The main contributions include the introduction of a simplified dataset, the evaluation of the dataset using the YOLOv5 model, and an analysis of the impact of varying data availability on detection performance.
The dataset and experimental approach presented in this paper have several notable limitations that diminish the practical relevance and value of the study.
1. The dataset does not accurately represent a realistic production environment, and it lacks diversity. It consists solely of plastic bricks, but the variability between these bricks and their defects is not clearly defined. The dataset only features similar, manually created defects under controlled conditions, failing to capture the complexity and variability typically seen in real-world manufacturing scenarios. The experimental results further suggest that the dataset is overly simplistic, raising questions about its practical utility and the potential insights it offers.
2. The authors state their motivation as filling a gap in the literature concerning low-resolution datasets with limited data availability for object detection in manufacturing. However, this raises concerns about the actual benefit for SMEs. Computer vision systems for quality inspection are usually tailored for specific products or production lines, often using high-resolution cameras, which are widely accessible and not a significant barrier. The choice of using plastic bricks in a low-resolution setting implies a problem that may not align with real manufacturing challenges. The authors should provide concrete evidence to support their claim that low-resolution and limited data are common issues in such contexts; otherwise, the dataset appears to be more of a theoretical exercise rather than a practical contribution.
3. In practical manufacturing scenarios, the primary challenge lies in collecting sufficient data on defective items, as the data are typically strongly biased towards non-defective samples. This imbalance is the real data availability problem. However, this is not adequately taken into account in the presented experiment.
4. The reported good results in the experiments might be due to overfitting, especially if the training and test images are too similar. The authors should provide more details on how the training and test datasets were selected, along with examples of the images used, to ensure that the model's performance is not artificially inflated by data redundancy or lack of variation.

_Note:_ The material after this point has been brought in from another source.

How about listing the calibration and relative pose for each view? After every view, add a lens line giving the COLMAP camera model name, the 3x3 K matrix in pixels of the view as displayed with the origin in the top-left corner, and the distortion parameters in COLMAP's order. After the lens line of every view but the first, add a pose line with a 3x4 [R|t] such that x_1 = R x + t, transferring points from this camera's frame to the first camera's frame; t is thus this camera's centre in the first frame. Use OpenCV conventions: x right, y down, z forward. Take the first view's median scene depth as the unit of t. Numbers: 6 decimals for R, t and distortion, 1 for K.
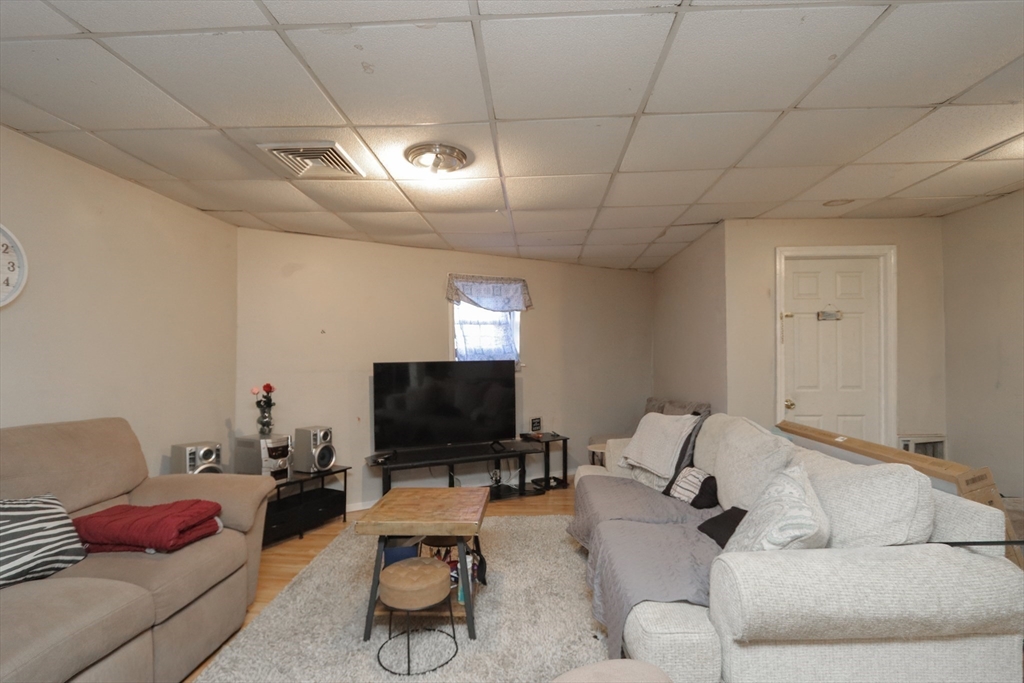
lens RADIAL K [[510.3, 0, 517.6], [0, 510.3, 337.1], [0, 0, 1]] dist [-0.005690, 0.000323]
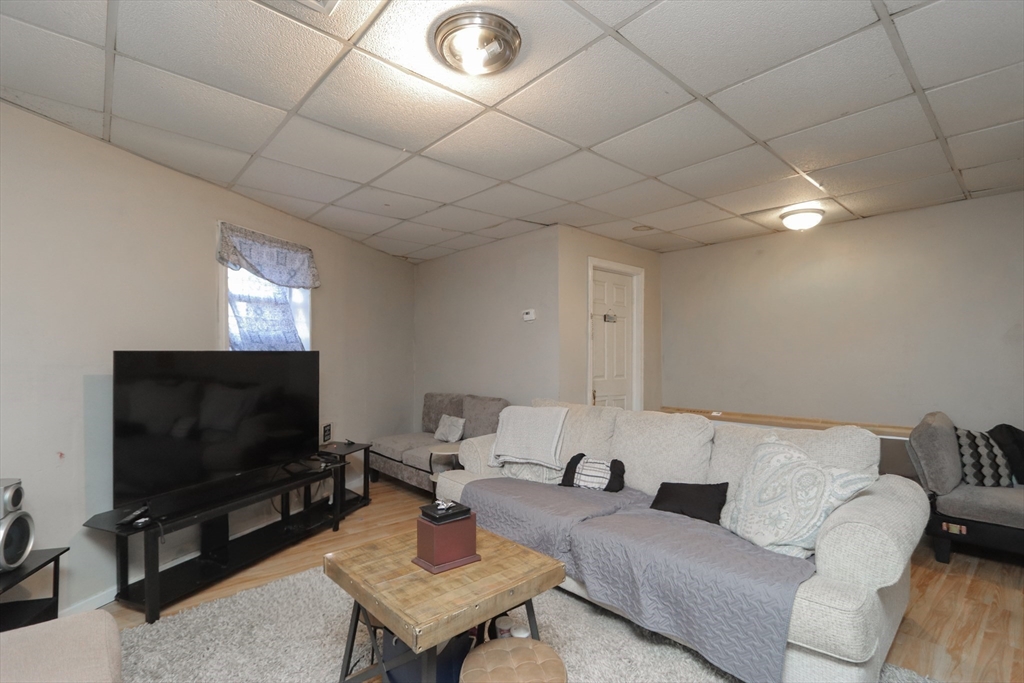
lens RADIAL K [[475.3, 0, 519.2], [0, 475.3, 333.3], [0, 0, 1]] dist [-0.014046, 0.001923]
pose [[0.700336, 0.043118, 0.712510, -0.299378], [-0.034374, 0.999053, -0.026671, 0.026512], [-0.712985, -0.005813, 0.701155, 0.280299]]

5. The experimental results demonstrate that the task and dataset are too easy, as the model achieves high performance even with a very small training set of just 35 samples. This raises significant doubts about the value of the dataset—both as a benchmark and as a resource for transfer learning. The simplicity and narrow scope of the dataset make it unlikely that the trained model could serve as a robust base model for other, more complex tasks. The high accuracy could simply reflect the model's overfitting to this trivial problem rather than its potential for broader applicability.
Invited Review Comment #132 Anonymous @ 2024-09-09 18:38
The paper presents and analyzes a low resolution dataset. The authors use a state of the art real-time object detection algorithm (YOLOv5) to detect and classify objects within the dataset.

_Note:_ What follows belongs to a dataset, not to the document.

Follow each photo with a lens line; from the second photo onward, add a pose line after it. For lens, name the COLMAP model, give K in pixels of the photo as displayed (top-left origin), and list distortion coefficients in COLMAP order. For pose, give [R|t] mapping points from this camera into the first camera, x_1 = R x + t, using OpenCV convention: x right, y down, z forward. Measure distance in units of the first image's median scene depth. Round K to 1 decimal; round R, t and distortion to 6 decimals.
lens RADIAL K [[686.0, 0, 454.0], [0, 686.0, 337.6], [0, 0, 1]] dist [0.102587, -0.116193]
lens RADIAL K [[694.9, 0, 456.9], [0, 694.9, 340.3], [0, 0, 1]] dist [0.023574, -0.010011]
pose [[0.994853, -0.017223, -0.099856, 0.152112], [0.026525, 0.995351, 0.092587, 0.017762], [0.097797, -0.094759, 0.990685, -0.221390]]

While the novelty of the paper seems limited, the open access dataset seems useful for developing and comparing object detection and classification algorithms.
Notes to the authors:
- Please use uniform terminology (e.g. small- and middle-sized enterprises vs. small- and medium-sized enterprises)

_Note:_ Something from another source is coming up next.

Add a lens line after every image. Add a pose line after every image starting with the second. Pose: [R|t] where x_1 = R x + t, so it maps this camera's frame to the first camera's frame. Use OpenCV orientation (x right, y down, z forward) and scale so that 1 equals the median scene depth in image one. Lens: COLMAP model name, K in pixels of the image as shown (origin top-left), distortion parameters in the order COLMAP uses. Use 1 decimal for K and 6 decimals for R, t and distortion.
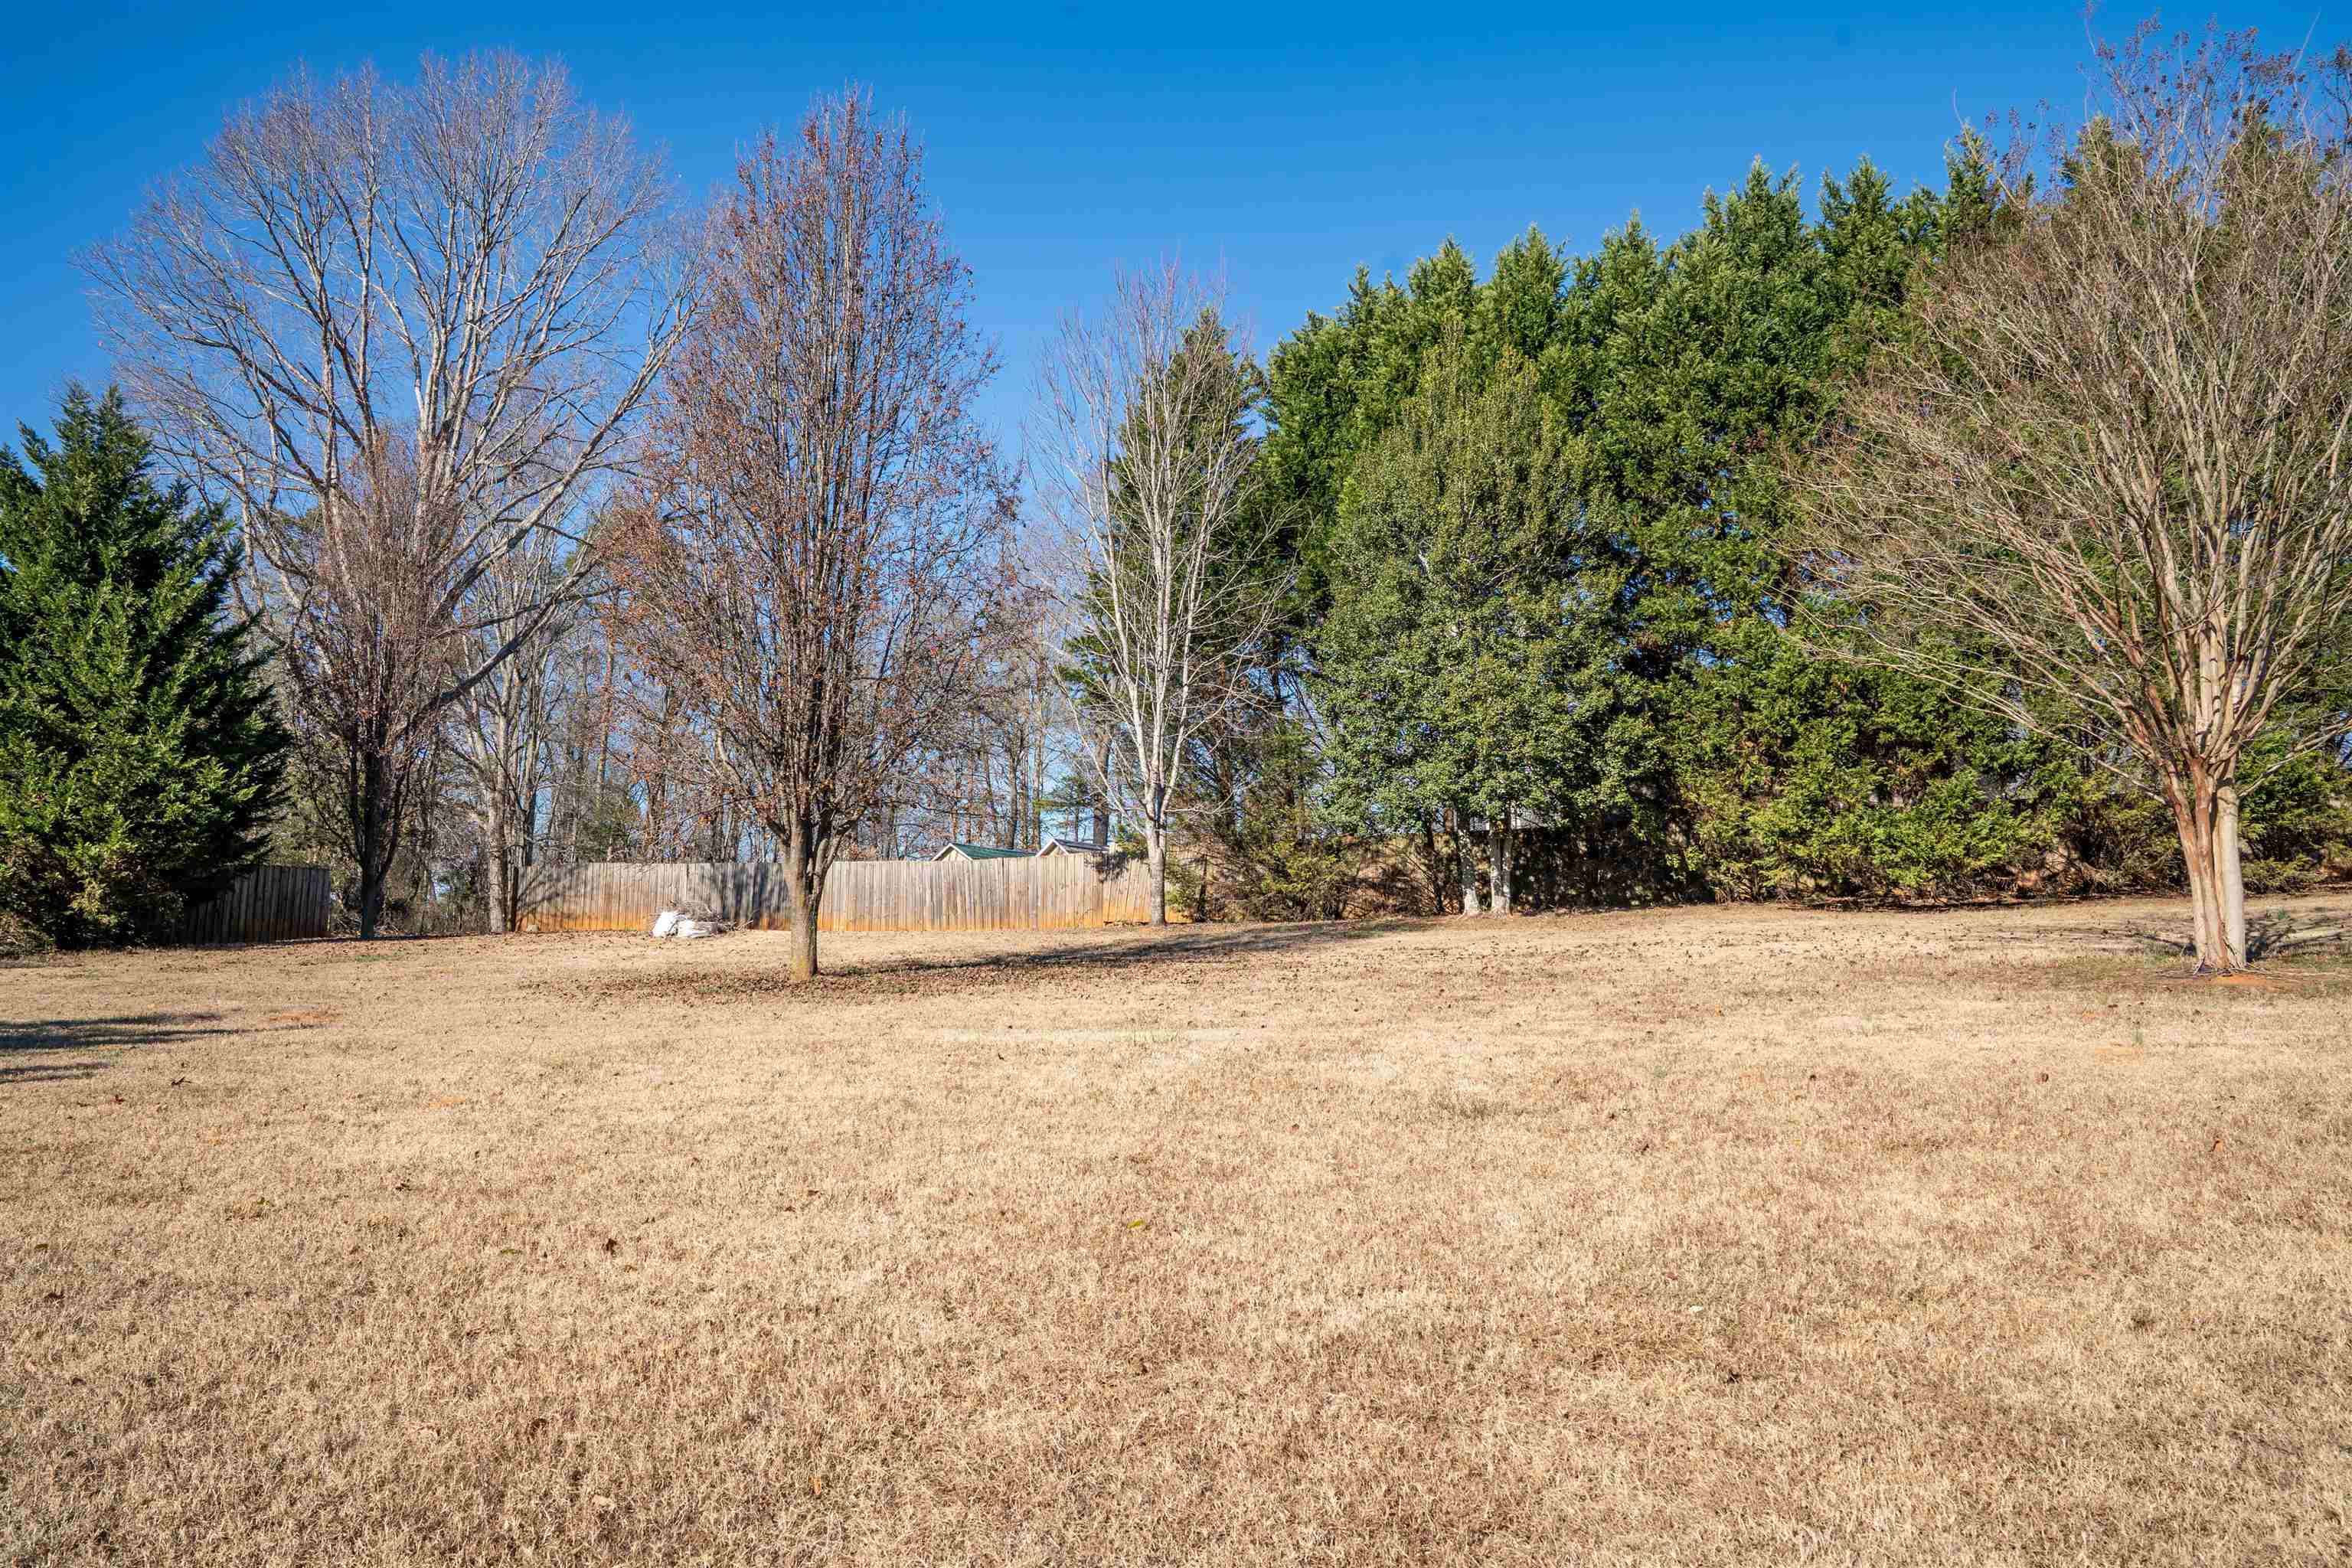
lens RADIAL K [[1640.7, 0, 1179.9], [0, 1640.7, 777.9], [0, 0, 1]] dist [-0.092321, 0.038571]
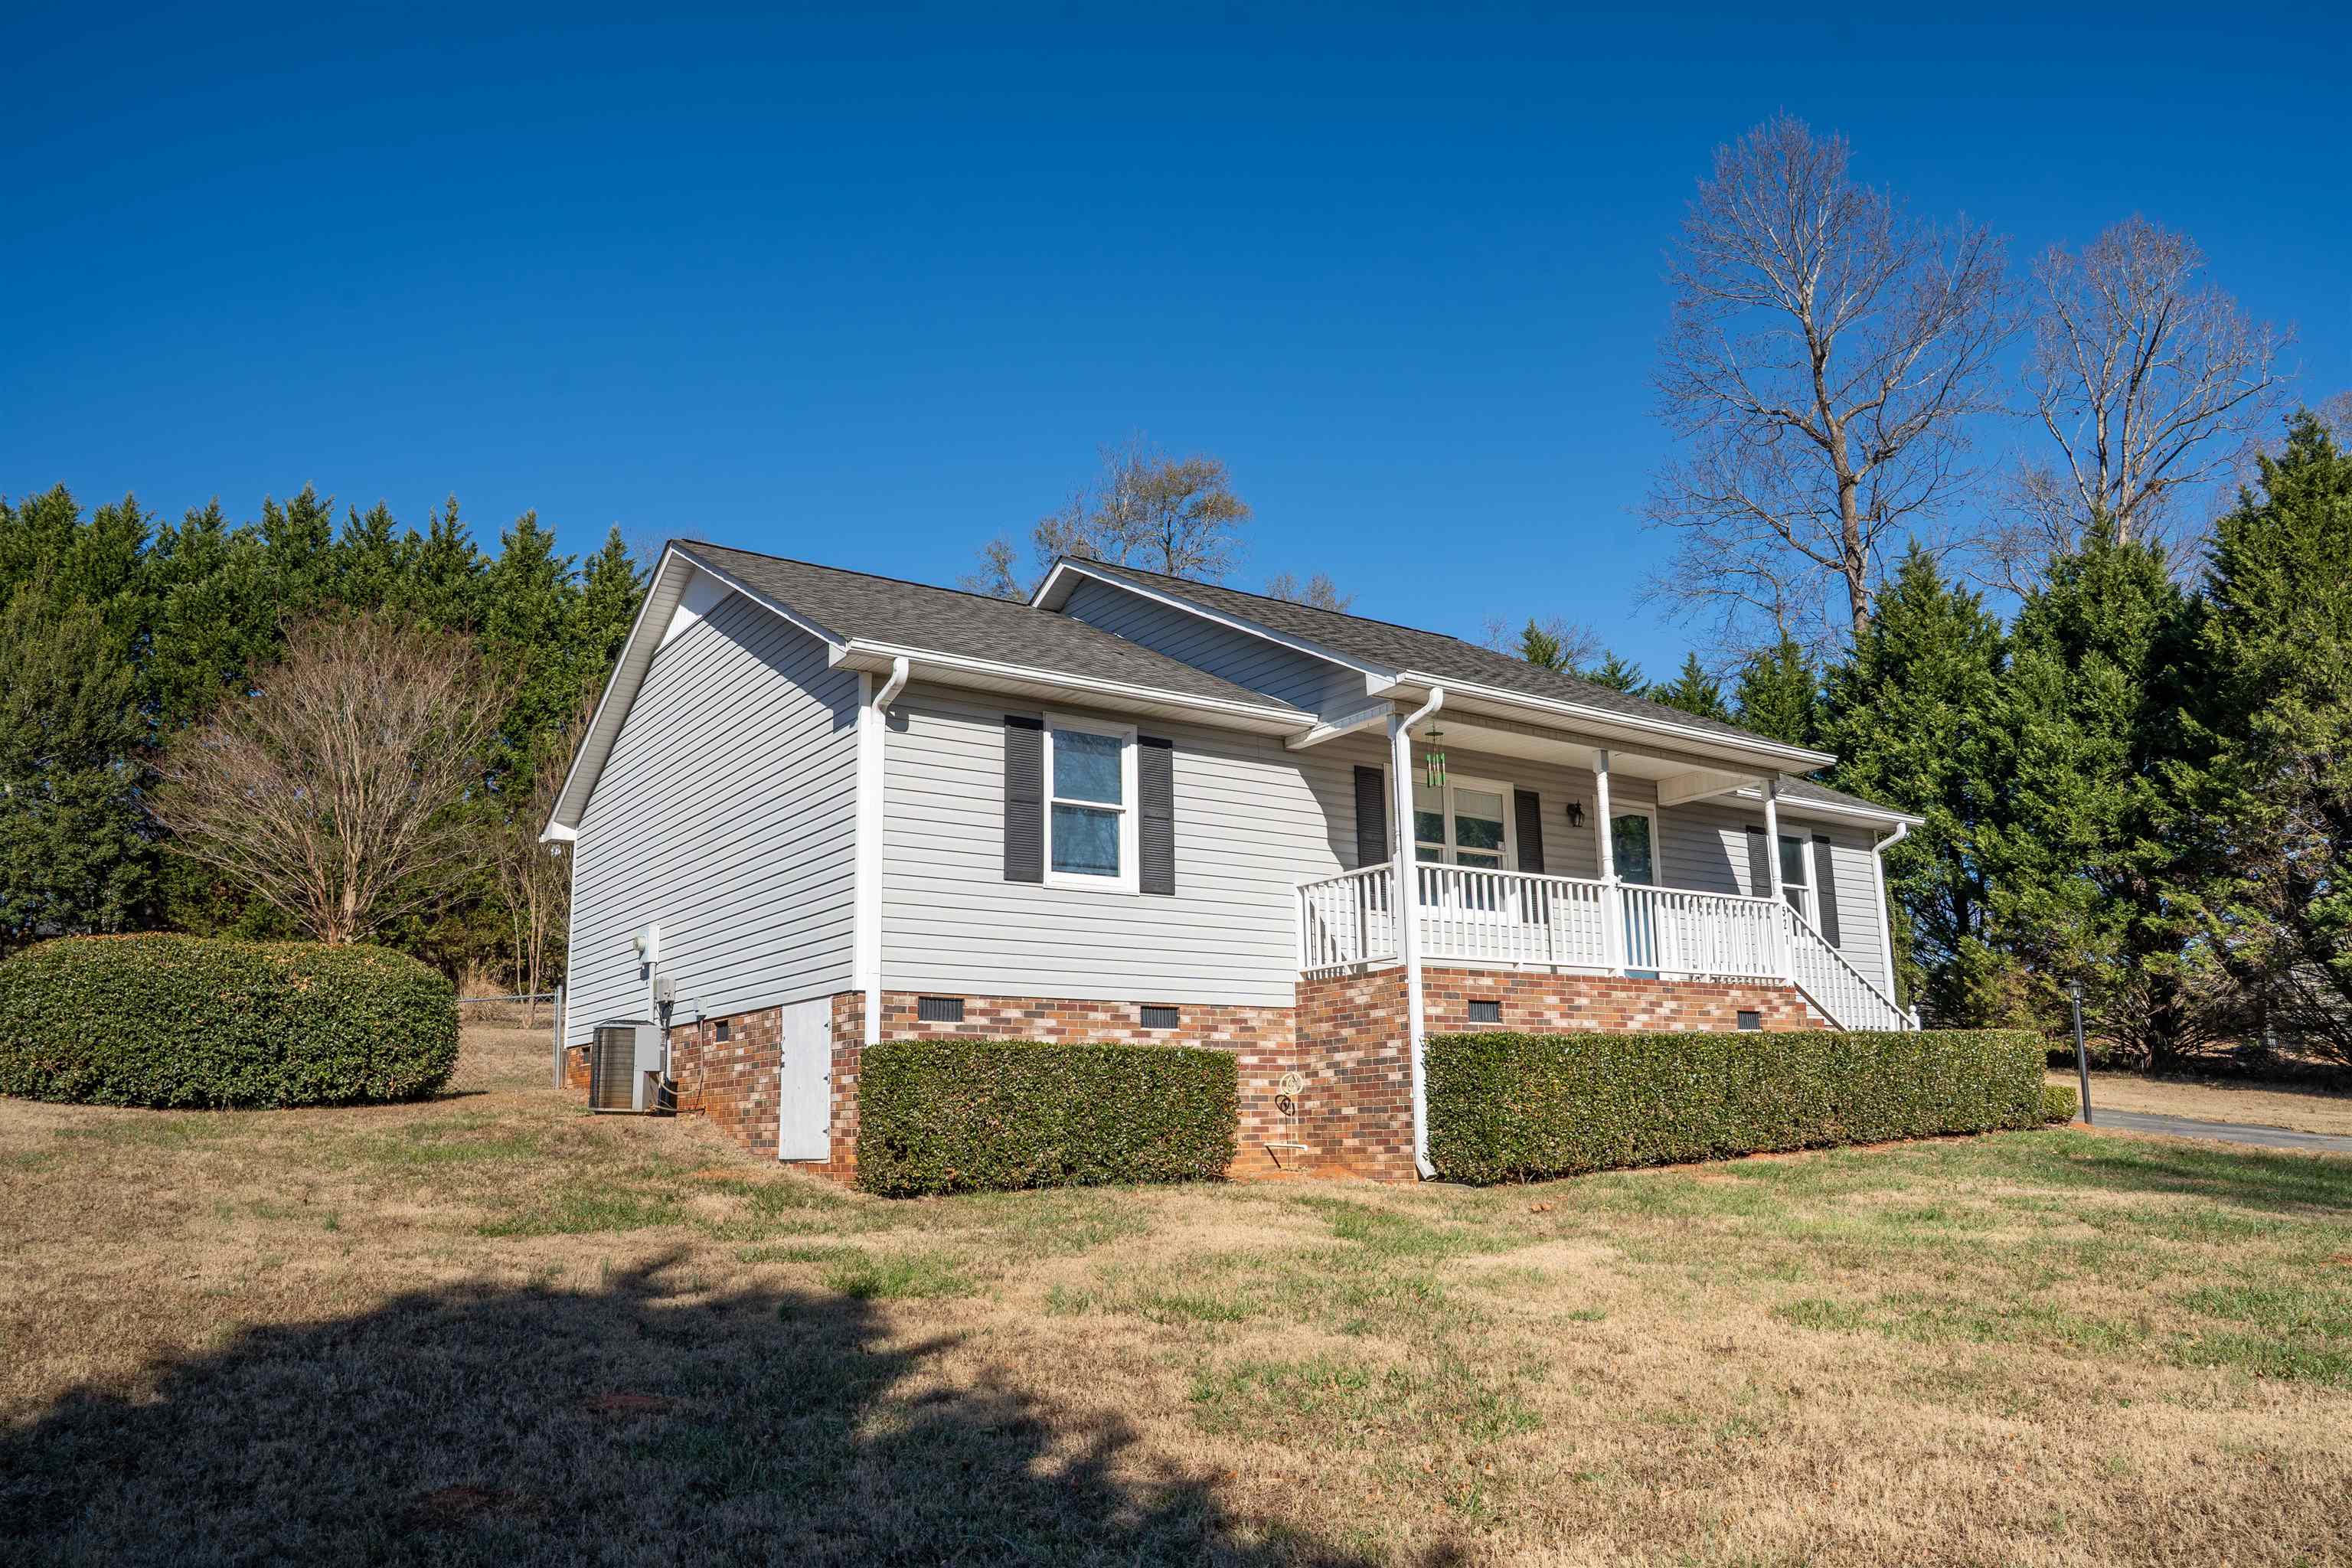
lens RADIAL K [[1640.7, 0, 1197.3], [0, 1640.7, 795.6], [0, 0, 1]] dist [-0.092321, 0.038571]
pose [[0.719404, 0.110561, 0.685736, -0.025473], [-0.063341, 0.993579, -0.093743, -0.024397], [-0.691698, 0.024004, 0.721788, -0.710944]]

- In section 1 (“However, the literature found does not describe the specific subject area under investigation.”): Can you specify what the specific subject area under investigation is?
- In section 2.1 (“Width and height represent the dimensions of the bounding box in pixels.”): The values in Table 1 do not seem to be in pixels.
- In section 2.1 (“height and width of each center”): Do you mean “of each bounding box”?
- In section 2.2, in line 100 it is stated that the distance between the camera and object is constant, however in Figure 1b it is stated that the size indicates the dimension of an object and the distance to the camera. Shouldn’t the different sizes of the bounding box instead result from the dimension and the orientation of the object?
- In section 3.1, the textual explanations of P and R are not very precisely formulated, especially in the case of P: “divided by the total number of objects” -> should be something like “total number of detections”. Please revise this paragraph. Also regarding the formula for mean average precision, please mention what 𝐴𝑃𝑖 is.
- What is the reason for the separate validation set and testing set. Do you do hyperparameter optimization using the validation set? This is not mentioned in the paper. Or do you just want to test with different test set sizes?
- Minor note: Since the validation set and testing set are the same for 1st through 4th, why not just use the training set size in the tables and graphs instead of 1st through 4th?
- In section 5, the link does not work (and does not match the displayed text)